Patti went to reach into her bag with the intention of getting her phone to call the cops, but the guy obviously remembered her comment about having mace, because I have never seen someone so drunk run so fast in my life. As he was leaving we heard his friend say, "That's what you get, dude!"
So we got to the cafe, shared a pizza, and got our mousse to go. We were walking back to the subway, and we saw more drunk people. Of course, the entered the subway about three minutes after us and got in the same car as we did. I ended up sitting next to them. Joy.
They were very confused about where they were supposed to get off, so Patti was trying to explain it to them, and this turned into a minor argument. Then the one I was sitting next to decided to hit on me, and he touched my hair. I thought I was going to snap right there, but they got off the train without any major incidents.
And that is the end of this episode of The Adventures of Leslie and Patti.
Let me see now, what else is there of interest? Oh, yes...
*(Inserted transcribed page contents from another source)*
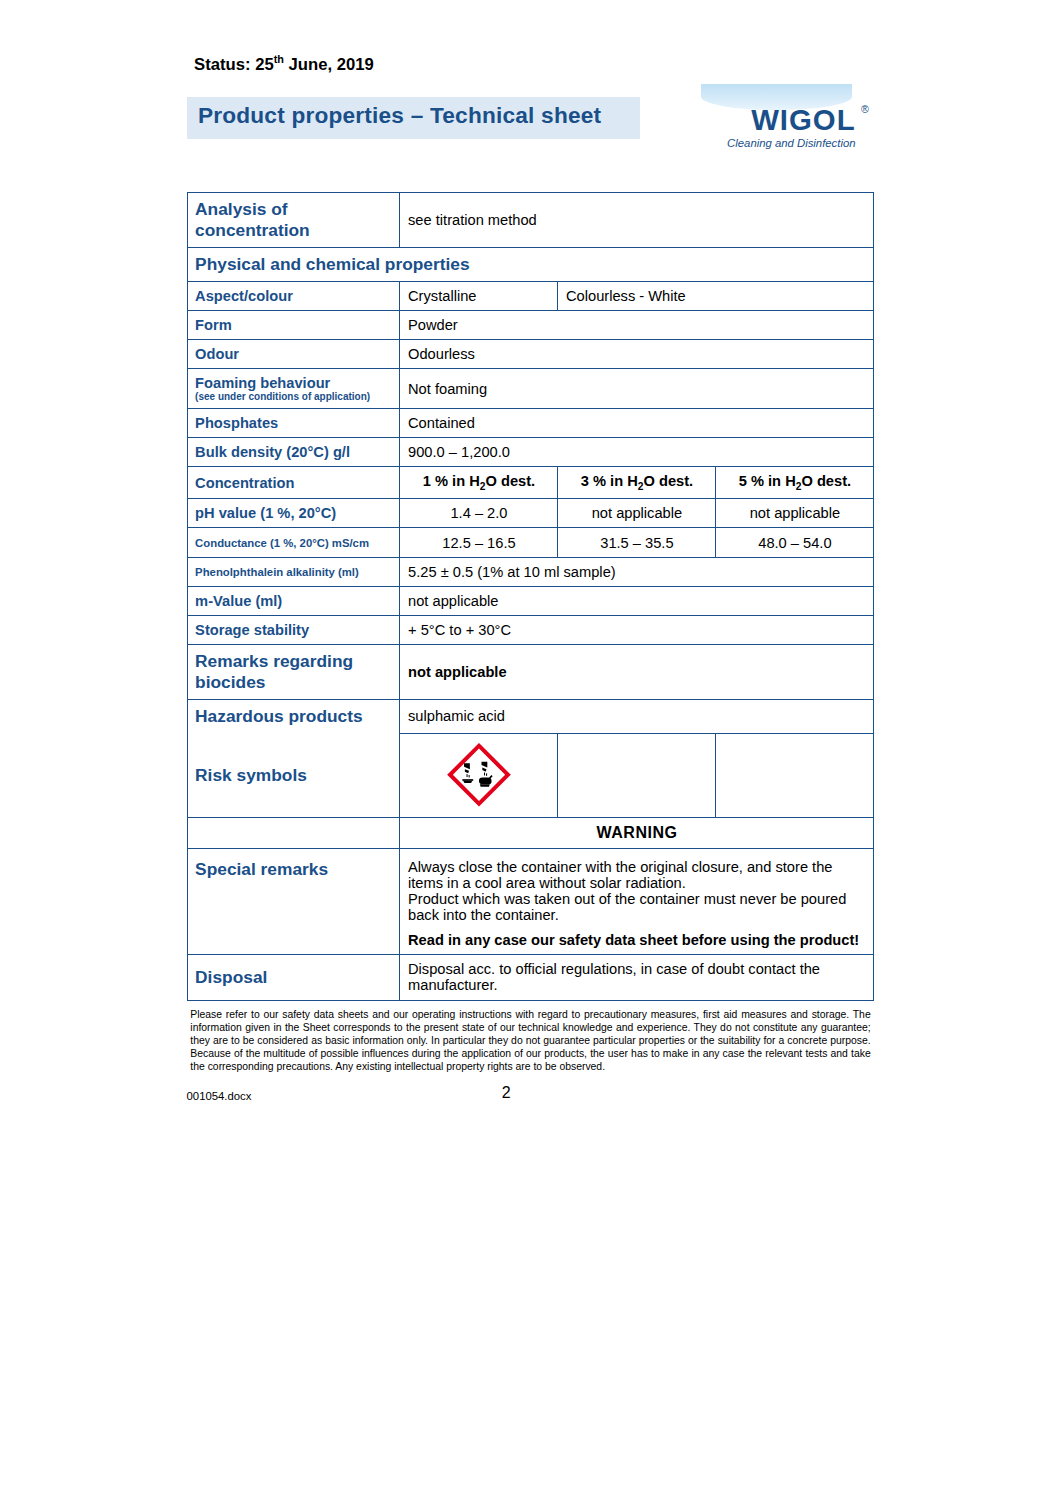Status: 25th June, 2019
Product properties – Technical sheet
WIGOL
®
Cleaning and Disinfection
| Analysis of concentration | see titration method |
| Physical and chemical properties |
| Aspect/colour | Crystalline | Colourless - White |
| Form | Powder |
| Odour | Odourless |
| Foaming behaviour (see under conditions of application) | Not foaming |
| Phosphates | Contained |
| Bulk density (20°C) g/l | 900.0 – 1,200.0 |
| Concentration | 1 % in H 2 O dest. | 3 % in H 2 O dest. | 5 % in H 2 O dest. |
| pH value (1 %, 20°C) | 1.4 – 2.0 | not applicable | not applicable |
| Conductance (1 %, 20°C) mS/cm | 12.5 – 16.5 | 31.5 – 35.5 | 48.0 – 54.0 |
| Phenolphthalein alkalinity (ml) | 5.25 ± 0.5 (1% at 10 ml sample) |
| m-Value (ml) | not applicable |
| Storage stability | + 5°C to + 30°C |
| Remarks regarding biocides | not applicable |
| Hazardous products | sulphamic acid |
| Risk symbols | | | |
| | WARNING |
| Special remarks | Always close the container with the original closure, and store the items in a cool area without solar radiation. Product which was taken out of the container must never be poured back into the container. Read in any case our safety data sheet before using the product! |
| Disposal | Disposal acc. to official regulations, in case of doubt contact the manufacturer. |
Please refer to our safety data sheets and our operating instructions with regard to precautionary measures, first aid measures and storage. The information given in the Sheet corresponds to the present state of our technical knowledge and experience. They do not constitute any guarantee; they are to be considered as basic information only. In particular they do not guarantee particular properties or the suitability for a concrete purpose. Because of the multitude of possible influences during the application of our products, the user has to make in any case the relevant tests and take the corresponding precautions. Any existing intellectual property rights are to be observed.
001054.docx
2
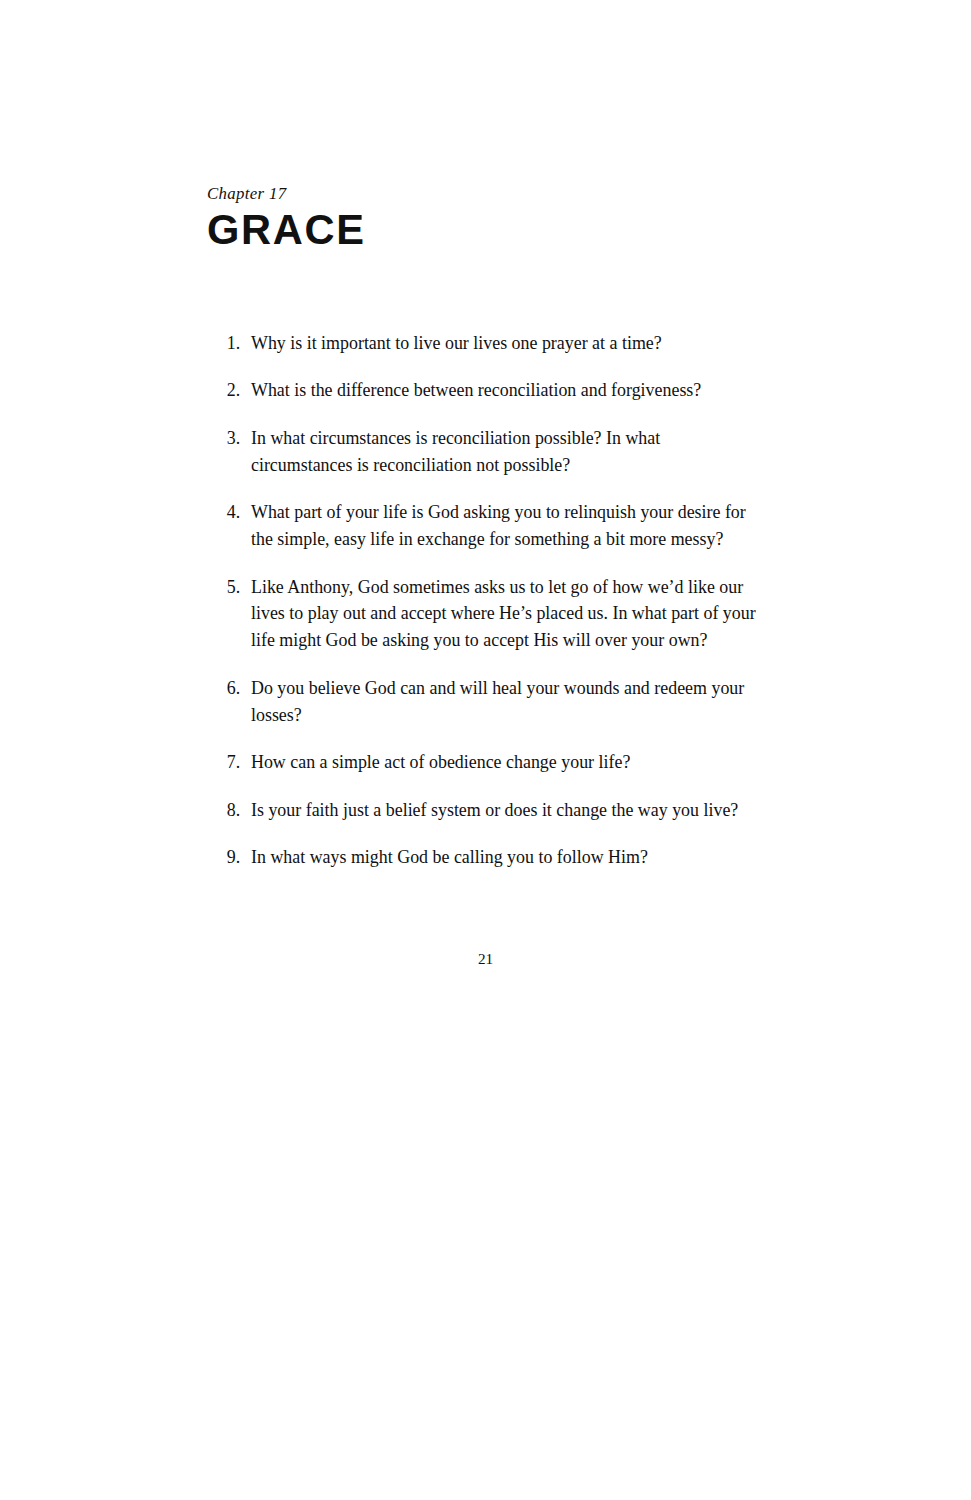Chapter 17
GRACE
Why is it important to live our lives one prayer at a time?
What is the difference between reconciliation and forgiveness?
In what circumstances is reconciliation possible? In what circumstances is reconciliation not possible?
What part of your life is God asking you to relinquish your desire for the simple, easy life in exchange for something a bit more messy?
Like Anthony, God sometimes asks us to let go of how we’d like our lives to play out and accept where He’s placed us. In what part of your life might God be asking you to accept His will over your own?
Do you believe God can and will heal your wounds and redeem your losses?
How can a simple act of obedience change your life?
Is your faith just a belief system or does it change the way you live?
In what ways might God be calling you to follow Him?
21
I am working on translating Erin's pants. Actually, it's only a piece of a pair of pants, but that's not as much fun to say. One of her friends wrote something in Tolkein's Tengewar script on them a while back, and he wouldn't tell her what it meant. Since I'm such a geek, I have taken on the task of attempting to translate it. However, I think that this guy was just BSing, because some of the symbols he used don't exist, and what he did write doesn't make sense in any language. I haven't quite finished yet, but I'm pretty sure that's the case.
Ricky gave me two of the proofs from our photo session in the park, and they came out really nicely. I'm thinking of using one as my actual headshot.
I think that's about it for now. Have a nice day!